Telefonu elinden bırakan Hicran Hanım, donuk bir ifadeyle Başak’a bakıyordu. Başak “Ne oldu? Kimmiş? Babaanne?” diye sorsa da yüzü bembeyaz olan babaannesi konuşamıyor, hatta nefes alamıyor gibiydi; babaannesi bir anlığına donakalmıştı. Çığlıklar ve feryatlarla evin bahçesini kat eden annesi kapıyı kırarcasına içeri girince Başak ürktü ve kolyeyi elinden düşürerek ayağa kalktı. Babaannesi, Ayşe’nin sesini duyunca soluksuz kalmışçasına derin bir nefes aldı ve “Serhat!” diye avazı çıktığınca bağırarak dizlerini dövmeye başladı. Odaya giren annesinin arkasından birkaç kişi de eve giriverdi; bankadan arkadaşları yüzlerindeki acı dolu ifadeyle ne yapıp ne söyleyeceklerini bilmeden kapının ağzında duruyorlardı. Ayşe dizlerinin üzerine çöktü ve Başak’a sarıldı. Sanki ağlamıyor, teni yanıyormuş gibi burnundan nefes alarak acıyla inliyordu.
“Gitme dedim ben ona! Cehennemin dibine batsın binbaşılık! Serhat! Evimiz yıkıldı, ocağımız söndü Serhat!”
Hicran Hanım’ın elini tutan, Ayşe’nin iş arkadaşı yaşlı kadını yerden kaldırıp kanepeye oturtmaya çalışıyordu, fakat aniden bayılan kadıncağızın yere serilmesiyle panikledi. Başak da ağlıyordu; neye ağlıyor olduğunu tam olarak bilmese de “Baba!” diye sayıklayarak ağlıyordu. Karnına saplanan acı nefesini kesiyordu. Ona tutunurcasına sarılan annesinin vücudu titreyip kasıldıkça Başak da nefes almakta zorlanıyordu. Babasının tatbikatta talihsiz bir kaza sonucu şehit olduğunu bir gün sonra jandarma komutanlığının önünde yapılacak törende, üzerinde babasının ciddi bir fotoğrafı olan tabutu görünce anlayacaktı.
* * *
Ölüm… Sevdiğin birinin yaşamdan kopup gitmesi insana yaşamın gerçekliğini sorgulatacak kadar büyük ve acı bir deneyimdir. Sekiz yaşında küçük bir kız çocuğu için de olsa, ölüm gerçeği eritir ve insanı yankısız bir boşluğa savurur. Sevdiğin birinin ölüp gitmesi; ezelden beridir güneşin ardından doğduğu kadim dağların, bizzat güneşin kendisinin, yerin, göğün ve karanlığı efsunlayan apak yıldızların günün birinde aniden yok olup gitmesi gibidir. Aslında dağın veya güneşin yok olacağı düşüncesi ne kadar olağanüstüyse, yiten bir insanın bir daha var olmayacağı fikri de o kadar gerçeküstüdür. İşte tam olarak bu yüzden canının parçasını kaybedenler için yaşamın gerçekliği artık göreli ve muğlaktır; o acılı yürekler, kalabalıklar içinde dağın veya güneşin günün birinde yok olabileceğine en az şaşıracak insanlardır. Başak’ın da üzerinde durduğu sarsılmaz gerçeklik, taş üstünde taş bırakmayan bir depremle yüreğini ve bilincini sarsmıştı. Ne var ki o, ayrıldığı limanda sadece güneşi ve dağı değil, çocukluğunu da bırakıyordu.

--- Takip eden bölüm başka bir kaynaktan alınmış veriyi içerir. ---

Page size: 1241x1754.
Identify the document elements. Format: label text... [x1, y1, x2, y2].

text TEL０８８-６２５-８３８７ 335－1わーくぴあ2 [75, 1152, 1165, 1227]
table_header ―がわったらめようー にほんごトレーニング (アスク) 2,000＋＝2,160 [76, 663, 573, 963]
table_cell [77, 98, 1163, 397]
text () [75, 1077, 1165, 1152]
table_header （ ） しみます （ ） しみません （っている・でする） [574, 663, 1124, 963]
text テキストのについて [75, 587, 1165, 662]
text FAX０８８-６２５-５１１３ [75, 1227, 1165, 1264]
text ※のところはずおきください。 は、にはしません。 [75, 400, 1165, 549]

Kolyesinin içindeki kum saati hâlâ çalışmıyor, kasabayı çamura bulayan yağmur bulutları bir türlü dağılmıyor, Başak’ın gözlerine çöken gri fırtına dinmek bilmiyordu. Cenaze töreninde Başak’ın gözü babasının yüz adamını arıyordu; oysa bayrağa sarılmış olan tabutunun iki yanında toplam sekiz kişi saymıştı. Geri kalan adamları neredeydi? Jandarma komutanlığının binasının hemen önüne dizilen tüm kalabalık yüz kişi etmezdi; birkaç subay, eş, dost, akraba ve tanımadığı birkaç mutsuz insan, hepsi bu. Annesi artık çığlıklar atmıyor ve ağlamıyordu. Ne var ki bu durum Başak’ı daha da üzüyordu; annesinin yüzündeki derin boşluk, gözlerinin altına oturan acı katmanları ve titreyen elleri küçük kızın canını acıtıyordu. Başak annesinin ellerini ne kadar sıkı tutarsa tutsun, annesiyle arasında oluşuveren boşluğu bir türlü dolduramıyordu.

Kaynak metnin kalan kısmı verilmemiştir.